Chella writes and performs solo shows, delivers public engagement projects and designs installations on themes inspired by science, health, taboo, product design and social justice. She co-hosts the annual Sheffield zine fest and has been publishing the print zine Adventures in Menstruating since 2005. Her 5-star comedy show of the same name has been performed at the Edinburgh Fringe, the Women of the World Festival and tours regional comedy, literature and science festivals.
She won the 2013 Specialist Factual Presenter Pitch Award at Sheffield Docfest, the 2014 Off the Shelf Poetry Slam, a 2016 mentorship with Third Angel Theatre Company and was part of the 2019 Jo Cox Women in Leadership Programme cohort.

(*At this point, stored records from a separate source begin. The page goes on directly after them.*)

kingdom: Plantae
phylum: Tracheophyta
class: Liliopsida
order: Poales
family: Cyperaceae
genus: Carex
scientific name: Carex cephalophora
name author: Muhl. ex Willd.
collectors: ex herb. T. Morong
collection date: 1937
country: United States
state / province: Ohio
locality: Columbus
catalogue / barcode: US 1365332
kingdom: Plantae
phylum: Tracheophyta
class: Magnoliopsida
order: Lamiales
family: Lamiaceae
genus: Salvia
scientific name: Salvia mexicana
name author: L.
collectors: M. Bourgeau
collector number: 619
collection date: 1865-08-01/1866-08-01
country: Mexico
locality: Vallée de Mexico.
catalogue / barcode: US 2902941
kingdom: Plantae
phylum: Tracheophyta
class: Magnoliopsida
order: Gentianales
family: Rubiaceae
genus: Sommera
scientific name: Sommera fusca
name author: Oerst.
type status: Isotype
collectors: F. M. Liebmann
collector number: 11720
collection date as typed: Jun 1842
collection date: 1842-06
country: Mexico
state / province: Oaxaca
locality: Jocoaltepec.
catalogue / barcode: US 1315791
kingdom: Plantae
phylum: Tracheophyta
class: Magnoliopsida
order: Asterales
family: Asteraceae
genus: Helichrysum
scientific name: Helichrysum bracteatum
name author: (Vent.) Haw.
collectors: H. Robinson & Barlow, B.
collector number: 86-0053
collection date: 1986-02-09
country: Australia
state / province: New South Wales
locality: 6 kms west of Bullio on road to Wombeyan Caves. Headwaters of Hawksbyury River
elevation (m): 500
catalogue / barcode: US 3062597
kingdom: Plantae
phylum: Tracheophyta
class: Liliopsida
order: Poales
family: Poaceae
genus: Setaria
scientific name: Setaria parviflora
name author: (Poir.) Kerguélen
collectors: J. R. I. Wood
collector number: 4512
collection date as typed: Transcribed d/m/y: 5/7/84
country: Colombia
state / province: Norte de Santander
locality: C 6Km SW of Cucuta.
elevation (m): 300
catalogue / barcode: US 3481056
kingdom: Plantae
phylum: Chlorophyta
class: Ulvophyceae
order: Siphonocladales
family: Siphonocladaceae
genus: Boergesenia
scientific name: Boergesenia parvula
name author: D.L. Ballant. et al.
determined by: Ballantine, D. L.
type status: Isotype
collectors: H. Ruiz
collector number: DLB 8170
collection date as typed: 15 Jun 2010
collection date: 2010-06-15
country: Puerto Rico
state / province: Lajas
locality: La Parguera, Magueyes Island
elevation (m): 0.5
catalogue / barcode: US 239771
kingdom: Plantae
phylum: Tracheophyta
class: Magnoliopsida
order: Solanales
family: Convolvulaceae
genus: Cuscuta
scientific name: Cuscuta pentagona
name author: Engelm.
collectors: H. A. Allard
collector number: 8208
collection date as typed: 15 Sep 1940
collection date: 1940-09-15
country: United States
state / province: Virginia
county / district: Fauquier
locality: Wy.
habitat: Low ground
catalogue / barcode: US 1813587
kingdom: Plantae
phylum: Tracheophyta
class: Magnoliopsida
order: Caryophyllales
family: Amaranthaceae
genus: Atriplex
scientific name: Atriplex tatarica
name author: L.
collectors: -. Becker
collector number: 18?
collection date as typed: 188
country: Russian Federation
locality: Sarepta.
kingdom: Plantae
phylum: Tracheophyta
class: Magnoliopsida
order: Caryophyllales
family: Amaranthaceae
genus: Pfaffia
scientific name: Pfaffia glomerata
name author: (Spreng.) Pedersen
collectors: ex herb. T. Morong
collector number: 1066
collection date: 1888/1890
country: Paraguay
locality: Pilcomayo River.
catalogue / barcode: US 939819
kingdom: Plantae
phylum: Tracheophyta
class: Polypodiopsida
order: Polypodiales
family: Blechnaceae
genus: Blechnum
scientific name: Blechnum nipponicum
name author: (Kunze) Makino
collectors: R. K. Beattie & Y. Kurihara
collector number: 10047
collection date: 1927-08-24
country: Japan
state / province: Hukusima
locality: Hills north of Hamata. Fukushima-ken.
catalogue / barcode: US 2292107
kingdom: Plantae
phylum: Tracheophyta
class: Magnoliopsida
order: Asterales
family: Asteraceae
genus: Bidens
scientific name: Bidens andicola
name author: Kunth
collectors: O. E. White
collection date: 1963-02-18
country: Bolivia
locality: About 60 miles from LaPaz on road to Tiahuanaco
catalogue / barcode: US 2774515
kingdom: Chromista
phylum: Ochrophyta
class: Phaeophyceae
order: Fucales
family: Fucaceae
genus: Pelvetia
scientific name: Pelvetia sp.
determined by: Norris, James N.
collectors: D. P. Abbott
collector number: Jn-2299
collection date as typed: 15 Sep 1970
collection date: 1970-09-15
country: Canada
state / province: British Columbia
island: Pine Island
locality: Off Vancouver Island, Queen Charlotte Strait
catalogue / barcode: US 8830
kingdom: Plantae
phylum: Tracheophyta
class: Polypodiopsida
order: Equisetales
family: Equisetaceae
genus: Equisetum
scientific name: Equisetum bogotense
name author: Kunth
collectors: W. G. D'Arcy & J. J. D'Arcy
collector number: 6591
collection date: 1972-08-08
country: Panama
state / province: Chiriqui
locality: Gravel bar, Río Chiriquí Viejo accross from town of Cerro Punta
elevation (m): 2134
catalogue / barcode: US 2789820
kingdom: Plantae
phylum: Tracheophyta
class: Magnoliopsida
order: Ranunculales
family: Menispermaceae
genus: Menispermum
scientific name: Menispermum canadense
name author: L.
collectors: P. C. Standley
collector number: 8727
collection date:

Chella has been featured on Radio 4’s Woman’s Hour, BBC Radio Scotland, and in the radio documentary A Bleeding Shame, contributed to Gemma Cairney’s book, Open, and frequently writes for national print media.
Chella has recently joined Sheffield Hallam University Lab4Living’s 100-Year Life Project as a doctoral researcher exploring the impact of taboo, representation and attitudes to aging on consumer agency. Her zines are held in a number of international zine libraries, and she has a chapter in Down the Pan: New Directions in the Sociology of Dirt, a monograph from the The Sociological Review. She is currently writing a children’s book about menstruation.